* Given request *
Update the rows, starting at the first one and ending at the line that contains "21: (219, 187)": replace "point_idx" with "point_index" and leave everything else unchanged.

* Data provided *
---*---

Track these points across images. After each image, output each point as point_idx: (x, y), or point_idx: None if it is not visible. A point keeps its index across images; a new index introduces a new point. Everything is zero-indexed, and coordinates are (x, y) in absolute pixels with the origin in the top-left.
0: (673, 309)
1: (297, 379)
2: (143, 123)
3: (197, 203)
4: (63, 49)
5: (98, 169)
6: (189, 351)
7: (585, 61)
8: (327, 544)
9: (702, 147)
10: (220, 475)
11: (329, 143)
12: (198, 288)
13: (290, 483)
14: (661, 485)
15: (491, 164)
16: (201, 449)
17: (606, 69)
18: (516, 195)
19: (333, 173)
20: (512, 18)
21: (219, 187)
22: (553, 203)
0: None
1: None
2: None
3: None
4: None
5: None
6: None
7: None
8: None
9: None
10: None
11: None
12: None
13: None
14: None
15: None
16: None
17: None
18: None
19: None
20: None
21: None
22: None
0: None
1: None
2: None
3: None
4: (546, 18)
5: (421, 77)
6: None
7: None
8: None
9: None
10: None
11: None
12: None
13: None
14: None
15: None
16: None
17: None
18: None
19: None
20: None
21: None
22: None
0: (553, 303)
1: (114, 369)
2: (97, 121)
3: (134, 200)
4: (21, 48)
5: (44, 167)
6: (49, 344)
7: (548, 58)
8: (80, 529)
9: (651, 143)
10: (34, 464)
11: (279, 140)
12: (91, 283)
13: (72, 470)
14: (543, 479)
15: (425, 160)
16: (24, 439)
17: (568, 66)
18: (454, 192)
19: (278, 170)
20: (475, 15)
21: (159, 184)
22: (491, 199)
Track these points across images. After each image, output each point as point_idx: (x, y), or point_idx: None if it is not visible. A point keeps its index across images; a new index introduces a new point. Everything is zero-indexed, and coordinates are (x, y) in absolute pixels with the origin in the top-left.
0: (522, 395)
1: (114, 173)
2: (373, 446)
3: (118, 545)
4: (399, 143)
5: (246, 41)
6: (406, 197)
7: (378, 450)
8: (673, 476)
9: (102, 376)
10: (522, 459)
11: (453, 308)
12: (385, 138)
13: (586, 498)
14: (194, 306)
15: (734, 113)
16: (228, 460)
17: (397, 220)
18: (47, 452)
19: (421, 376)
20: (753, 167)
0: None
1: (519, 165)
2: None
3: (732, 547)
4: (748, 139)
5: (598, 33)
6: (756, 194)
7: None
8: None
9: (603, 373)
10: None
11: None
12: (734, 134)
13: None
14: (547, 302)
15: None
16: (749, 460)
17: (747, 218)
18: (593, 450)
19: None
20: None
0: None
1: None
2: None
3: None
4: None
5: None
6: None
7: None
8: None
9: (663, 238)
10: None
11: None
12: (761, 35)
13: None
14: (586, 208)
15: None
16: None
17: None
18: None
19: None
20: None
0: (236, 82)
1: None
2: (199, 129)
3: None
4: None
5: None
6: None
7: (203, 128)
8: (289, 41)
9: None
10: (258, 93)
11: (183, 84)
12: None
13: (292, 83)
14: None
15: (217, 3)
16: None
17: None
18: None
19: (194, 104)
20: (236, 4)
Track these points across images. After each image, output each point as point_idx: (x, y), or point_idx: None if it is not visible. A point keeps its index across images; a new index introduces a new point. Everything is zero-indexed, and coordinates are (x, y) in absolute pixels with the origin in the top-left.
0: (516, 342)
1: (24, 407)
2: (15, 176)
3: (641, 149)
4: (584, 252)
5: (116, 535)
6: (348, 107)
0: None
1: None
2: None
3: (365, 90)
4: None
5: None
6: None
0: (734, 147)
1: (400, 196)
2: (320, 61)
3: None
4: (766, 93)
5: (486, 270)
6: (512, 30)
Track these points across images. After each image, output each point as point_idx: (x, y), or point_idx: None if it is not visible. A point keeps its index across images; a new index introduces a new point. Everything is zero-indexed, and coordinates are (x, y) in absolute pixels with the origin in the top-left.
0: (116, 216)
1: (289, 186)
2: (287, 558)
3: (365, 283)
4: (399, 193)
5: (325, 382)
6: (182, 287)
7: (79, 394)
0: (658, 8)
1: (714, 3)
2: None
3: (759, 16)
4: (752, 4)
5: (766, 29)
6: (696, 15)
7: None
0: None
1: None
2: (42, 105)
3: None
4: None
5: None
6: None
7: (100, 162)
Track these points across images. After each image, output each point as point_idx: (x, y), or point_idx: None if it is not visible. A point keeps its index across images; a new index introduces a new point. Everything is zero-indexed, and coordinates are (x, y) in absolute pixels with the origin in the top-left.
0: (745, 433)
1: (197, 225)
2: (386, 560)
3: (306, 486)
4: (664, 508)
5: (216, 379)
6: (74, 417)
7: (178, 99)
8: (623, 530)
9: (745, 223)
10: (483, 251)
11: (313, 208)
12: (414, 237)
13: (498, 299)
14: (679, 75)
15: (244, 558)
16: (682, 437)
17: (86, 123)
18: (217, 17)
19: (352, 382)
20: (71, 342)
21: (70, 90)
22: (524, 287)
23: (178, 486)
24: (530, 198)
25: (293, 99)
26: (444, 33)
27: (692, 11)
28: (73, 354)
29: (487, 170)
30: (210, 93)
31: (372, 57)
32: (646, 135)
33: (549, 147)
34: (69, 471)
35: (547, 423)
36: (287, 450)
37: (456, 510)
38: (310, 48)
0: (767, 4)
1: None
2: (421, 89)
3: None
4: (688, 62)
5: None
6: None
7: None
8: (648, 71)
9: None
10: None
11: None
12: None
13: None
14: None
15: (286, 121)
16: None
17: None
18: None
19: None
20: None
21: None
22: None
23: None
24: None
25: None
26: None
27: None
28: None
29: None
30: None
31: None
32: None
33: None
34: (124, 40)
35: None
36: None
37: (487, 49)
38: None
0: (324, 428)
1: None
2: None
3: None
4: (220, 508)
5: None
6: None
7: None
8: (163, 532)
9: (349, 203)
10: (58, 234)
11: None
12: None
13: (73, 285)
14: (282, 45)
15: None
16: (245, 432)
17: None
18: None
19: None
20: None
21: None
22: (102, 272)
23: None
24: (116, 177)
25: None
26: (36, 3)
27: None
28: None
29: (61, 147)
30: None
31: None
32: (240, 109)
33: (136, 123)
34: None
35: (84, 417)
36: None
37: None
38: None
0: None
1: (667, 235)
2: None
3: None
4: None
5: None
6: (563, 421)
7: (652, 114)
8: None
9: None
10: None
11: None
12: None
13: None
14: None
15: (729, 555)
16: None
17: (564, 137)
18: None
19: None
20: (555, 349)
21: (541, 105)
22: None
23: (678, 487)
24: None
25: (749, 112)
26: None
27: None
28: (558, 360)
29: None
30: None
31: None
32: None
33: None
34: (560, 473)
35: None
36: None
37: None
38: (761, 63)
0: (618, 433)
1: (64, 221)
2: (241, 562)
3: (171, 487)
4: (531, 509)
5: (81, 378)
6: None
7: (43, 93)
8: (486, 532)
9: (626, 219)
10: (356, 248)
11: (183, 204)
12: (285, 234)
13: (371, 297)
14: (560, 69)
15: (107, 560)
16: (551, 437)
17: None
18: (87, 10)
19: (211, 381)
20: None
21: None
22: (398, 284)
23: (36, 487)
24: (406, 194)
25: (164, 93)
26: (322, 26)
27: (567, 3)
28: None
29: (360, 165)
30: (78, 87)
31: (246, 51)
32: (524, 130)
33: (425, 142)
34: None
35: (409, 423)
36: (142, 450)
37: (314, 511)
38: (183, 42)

---*---

* Response for this exercise *
Track these points across images. After each image, output each point as point_index: (x, y), or point_index: None if it is not visible. A point keeps its index across images; a new index introduces a new point. Everything is zero-indexed, and coordinates are (x, y) in absolute pixels with the origin in the top-left.
0: (673, 309)
1: (297, 379)
2: (143, 123)
3: (197, 203)
4: (63, 49)
5: (98, 169)
6: (189, 351)
7: (585, 61)
8: (327, 544)
9: (702, 147)
10: (220, 475)
11: (329, 143)
12: (198, 288)
13: (290, 483)
14: (661, 485)
15: (491, 164)
16: (201, 449)
17: (606, 69)
18: (516, 195)
19: (333, 173)
20: (512, 18)
21: (219, 187)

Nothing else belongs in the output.